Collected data
_ _ _ _

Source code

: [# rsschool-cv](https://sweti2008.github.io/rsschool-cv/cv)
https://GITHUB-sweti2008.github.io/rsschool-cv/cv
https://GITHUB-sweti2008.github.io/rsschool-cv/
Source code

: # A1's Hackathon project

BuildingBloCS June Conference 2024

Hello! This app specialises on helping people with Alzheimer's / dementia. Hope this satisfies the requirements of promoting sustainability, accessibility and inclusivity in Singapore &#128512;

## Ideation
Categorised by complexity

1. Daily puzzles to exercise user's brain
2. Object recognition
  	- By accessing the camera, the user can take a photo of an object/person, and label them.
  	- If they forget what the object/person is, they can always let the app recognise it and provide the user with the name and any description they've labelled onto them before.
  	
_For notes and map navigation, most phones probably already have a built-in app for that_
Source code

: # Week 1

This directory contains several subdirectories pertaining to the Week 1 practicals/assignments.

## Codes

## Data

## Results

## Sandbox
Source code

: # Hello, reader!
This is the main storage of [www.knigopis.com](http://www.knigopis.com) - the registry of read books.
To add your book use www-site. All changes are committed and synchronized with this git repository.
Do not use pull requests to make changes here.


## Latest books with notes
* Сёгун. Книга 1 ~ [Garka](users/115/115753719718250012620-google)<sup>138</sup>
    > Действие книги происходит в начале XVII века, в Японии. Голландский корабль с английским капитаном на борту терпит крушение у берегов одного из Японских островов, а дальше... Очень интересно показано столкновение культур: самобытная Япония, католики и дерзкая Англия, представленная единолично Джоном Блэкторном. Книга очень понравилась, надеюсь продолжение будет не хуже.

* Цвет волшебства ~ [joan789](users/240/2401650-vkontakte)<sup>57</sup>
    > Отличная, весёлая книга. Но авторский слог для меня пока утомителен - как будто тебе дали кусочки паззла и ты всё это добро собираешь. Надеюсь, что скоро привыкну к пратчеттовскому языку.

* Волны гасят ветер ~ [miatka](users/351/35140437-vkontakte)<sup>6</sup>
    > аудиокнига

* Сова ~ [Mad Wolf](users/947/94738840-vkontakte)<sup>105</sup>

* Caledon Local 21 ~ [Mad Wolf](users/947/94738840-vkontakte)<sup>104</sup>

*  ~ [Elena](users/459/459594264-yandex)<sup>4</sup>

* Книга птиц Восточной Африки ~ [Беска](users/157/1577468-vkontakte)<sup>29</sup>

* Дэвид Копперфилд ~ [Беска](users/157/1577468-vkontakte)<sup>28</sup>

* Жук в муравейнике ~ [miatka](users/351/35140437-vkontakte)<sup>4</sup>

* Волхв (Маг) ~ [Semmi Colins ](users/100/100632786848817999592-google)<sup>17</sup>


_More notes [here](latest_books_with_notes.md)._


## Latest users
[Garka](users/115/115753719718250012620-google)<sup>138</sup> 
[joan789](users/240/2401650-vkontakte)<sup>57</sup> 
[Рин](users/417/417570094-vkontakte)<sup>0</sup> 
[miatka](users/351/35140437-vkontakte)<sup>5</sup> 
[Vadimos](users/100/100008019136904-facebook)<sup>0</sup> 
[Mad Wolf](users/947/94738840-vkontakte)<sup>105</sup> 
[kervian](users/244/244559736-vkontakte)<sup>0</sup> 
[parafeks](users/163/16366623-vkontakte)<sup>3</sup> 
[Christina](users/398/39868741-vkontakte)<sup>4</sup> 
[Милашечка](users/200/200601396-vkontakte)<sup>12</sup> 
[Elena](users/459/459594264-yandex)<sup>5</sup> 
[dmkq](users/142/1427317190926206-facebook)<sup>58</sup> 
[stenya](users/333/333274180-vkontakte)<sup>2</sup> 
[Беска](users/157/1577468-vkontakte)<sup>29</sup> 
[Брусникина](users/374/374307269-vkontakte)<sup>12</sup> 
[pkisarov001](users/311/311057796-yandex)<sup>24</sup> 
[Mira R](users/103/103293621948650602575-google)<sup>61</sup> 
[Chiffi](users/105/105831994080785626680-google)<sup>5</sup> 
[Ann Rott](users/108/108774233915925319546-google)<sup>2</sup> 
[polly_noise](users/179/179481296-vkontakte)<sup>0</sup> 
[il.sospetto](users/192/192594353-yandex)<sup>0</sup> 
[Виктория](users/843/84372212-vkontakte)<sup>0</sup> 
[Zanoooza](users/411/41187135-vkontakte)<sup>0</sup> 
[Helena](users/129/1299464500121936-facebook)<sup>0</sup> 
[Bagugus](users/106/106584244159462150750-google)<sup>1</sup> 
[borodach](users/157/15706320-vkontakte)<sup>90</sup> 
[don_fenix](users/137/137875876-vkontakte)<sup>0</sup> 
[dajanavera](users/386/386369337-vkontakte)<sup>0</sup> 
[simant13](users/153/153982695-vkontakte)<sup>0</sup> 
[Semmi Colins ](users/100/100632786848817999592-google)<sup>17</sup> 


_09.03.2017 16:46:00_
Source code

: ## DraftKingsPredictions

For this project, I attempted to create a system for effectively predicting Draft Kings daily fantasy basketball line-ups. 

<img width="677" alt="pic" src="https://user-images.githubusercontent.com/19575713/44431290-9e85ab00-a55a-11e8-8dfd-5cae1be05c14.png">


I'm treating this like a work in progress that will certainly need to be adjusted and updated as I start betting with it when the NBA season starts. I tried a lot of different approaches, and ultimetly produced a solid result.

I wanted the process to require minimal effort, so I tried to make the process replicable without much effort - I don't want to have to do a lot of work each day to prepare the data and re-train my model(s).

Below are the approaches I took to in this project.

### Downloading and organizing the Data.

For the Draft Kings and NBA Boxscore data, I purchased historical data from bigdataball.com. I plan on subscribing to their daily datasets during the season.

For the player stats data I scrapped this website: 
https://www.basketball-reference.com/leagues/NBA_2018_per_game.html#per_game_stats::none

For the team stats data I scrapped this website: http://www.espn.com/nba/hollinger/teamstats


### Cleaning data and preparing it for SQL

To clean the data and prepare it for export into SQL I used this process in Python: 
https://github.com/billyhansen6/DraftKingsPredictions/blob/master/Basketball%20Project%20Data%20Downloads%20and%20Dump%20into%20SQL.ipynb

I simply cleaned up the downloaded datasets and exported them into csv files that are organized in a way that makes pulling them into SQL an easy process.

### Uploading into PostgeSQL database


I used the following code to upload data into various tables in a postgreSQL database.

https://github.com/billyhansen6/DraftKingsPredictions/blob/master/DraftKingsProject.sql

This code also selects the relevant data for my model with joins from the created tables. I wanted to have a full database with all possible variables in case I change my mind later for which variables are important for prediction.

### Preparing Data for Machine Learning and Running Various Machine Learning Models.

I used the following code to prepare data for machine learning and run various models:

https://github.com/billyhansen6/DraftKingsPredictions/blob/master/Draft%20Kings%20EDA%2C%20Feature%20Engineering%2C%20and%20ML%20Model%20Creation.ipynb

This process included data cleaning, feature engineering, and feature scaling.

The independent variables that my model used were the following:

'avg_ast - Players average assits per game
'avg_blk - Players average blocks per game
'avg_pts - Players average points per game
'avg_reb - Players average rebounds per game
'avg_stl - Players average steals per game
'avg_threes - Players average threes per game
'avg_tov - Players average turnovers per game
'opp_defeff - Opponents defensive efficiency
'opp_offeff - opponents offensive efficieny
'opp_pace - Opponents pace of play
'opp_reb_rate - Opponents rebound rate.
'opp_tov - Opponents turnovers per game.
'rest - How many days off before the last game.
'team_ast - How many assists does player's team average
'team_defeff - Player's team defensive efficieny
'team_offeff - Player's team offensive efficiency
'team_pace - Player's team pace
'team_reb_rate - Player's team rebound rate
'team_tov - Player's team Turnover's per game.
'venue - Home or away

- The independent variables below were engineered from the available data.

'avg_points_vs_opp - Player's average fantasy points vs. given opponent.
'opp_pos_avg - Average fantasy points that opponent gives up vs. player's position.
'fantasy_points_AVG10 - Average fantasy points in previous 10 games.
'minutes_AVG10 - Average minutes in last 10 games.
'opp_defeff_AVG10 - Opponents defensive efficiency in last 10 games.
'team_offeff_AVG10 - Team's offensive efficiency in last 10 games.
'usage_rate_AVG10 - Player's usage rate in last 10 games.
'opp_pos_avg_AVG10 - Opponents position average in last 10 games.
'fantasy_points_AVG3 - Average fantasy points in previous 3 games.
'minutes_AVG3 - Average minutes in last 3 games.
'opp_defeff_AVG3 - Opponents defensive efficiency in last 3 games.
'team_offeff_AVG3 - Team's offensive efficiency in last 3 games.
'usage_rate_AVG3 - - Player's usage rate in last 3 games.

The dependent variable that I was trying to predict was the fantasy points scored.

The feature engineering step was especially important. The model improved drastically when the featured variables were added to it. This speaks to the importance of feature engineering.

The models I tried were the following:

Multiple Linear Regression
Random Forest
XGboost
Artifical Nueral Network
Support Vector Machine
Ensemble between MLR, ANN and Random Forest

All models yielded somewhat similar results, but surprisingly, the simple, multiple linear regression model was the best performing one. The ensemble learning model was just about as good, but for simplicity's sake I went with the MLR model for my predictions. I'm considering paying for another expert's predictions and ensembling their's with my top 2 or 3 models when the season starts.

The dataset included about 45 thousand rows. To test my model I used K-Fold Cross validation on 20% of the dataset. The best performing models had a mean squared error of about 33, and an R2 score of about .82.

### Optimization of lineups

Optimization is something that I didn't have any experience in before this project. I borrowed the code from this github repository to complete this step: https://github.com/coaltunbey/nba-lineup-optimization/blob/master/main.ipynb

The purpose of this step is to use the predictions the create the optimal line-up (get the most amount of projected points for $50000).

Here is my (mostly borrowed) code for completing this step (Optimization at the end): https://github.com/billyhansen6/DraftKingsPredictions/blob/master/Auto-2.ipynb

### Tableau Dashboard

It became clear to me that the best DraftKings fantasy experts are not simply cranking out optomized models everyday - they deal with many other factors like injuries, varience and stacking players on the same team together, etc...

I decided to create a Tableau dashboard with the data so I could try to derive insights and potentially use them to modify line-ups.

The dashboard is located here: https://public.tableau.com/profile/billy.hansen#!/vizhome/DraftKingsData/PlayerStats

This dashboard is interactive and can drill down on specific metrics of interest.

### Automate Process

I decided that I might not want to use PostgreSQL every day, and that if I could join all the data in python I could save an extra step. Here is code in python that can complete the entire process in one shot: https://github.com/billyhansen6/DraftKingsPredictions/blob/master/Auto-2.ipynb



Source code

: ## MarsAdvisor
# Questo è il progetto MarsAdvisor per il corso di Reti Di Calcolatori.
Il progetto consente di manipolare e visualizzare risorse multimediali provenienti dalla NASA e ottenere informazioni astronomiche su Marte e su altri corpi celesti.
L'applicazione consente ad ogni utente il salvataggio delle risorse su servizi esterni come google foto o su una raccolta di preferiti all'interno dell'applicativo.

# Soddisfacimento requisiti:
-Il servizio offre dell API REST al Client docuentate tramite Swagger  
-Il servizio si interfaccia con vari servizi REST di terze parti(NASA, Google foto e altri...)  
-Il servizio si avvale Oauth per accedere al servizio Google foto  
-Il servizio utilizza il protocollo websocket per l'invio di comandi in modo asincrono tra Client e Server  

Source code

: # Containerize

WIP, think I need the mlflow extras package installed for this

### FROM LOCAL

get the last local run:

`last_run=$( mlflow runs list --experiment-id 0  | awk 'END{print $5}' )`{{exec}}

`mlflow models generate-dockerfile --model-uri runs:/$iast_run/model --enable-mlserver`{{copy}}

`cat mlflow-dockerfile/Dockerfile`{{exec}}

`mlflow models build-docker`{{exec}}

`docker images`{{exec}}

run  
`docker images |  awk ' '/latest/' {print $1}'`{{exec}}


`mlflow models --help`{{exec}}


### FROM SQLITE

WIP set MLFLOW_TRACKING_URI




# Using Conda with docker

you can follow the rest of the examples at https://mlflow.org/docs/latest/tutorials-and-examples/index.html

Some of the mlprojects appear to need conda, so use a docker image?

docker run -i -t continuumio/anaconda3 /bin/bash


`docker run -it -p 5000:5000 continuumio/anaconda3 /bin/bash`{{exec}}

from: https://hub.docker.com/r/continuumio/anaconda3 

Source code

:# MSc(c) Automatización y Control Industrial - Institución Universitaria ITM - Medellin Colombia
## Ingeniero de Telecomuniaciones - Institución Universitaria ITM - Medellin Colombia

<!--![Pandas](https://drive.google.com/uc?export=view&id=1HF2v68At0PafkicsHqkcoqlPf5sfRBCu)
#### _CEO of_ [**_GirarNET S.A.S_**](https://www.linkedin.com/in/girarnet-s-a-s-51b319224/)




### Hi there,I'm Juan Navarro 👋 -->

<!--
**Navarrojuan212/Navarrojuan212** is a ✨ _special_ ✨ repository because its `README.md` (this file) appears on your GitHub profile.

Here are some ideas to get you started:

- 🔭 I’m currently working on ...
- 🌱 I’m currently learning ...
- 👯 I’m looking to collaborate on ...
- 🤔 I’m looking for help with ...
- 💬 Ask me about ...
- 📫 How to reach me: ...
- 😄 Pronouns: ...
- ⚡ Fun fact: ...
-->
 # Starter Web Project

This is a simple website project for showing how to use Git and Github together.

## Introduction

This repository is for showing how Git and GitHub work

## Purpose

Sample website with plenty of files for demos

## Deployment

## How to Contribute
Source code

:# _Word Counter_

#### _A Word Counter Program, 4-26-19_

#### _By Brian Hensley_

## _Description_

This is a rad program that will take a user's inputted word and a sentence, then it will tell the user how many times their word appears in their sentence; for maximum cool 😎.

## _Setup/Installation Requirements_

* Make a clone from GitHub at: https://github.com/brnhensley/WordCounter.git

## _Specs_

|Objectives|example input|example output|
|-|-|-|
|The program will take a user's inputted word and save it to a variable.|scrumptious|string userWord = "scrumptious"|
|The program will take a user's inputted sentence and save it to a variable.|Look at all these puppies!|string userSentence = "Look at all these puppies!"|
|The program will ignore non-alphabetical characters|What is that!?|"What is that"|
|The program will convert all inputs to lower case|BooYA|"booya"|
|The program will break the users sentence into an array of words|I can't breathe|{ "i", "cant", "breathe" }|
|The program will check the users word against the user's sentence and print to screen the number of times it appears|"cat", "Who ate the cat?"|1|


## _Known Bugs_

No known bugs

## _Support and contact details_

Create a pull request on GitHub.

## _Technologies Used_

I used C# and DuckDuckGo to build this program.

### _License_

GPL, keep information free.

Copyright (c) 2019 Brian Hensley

_ _ _ _

== EXERCISE ==
From the opening line of the data above through the line holding "2. Object recognition", give every line again exactly as it stands.

== ANSWER FOR THE TASK ==
Source code

: [# rsschool-cv](https://sweti2008.github.io/rsschool-cv/cv)
https://GITHUB-sweti2008.github.io/rsschool-cv/cv
https://GITHUB-sweti2008.github.io/rsschool-cv/
Source code

: # A1's Hackathon project

BuildingBloCS June Conference 2024

Hello! This app specialises on helping people with Alzheimer's / dementia. Hope this satisfies the requirements of promoting sustainability, accessibility and inclusivity in Singapore &#128512;

## Ideation
Categorised by complexity

1. Daily puzzles to exercise user's brain
2. Object recognition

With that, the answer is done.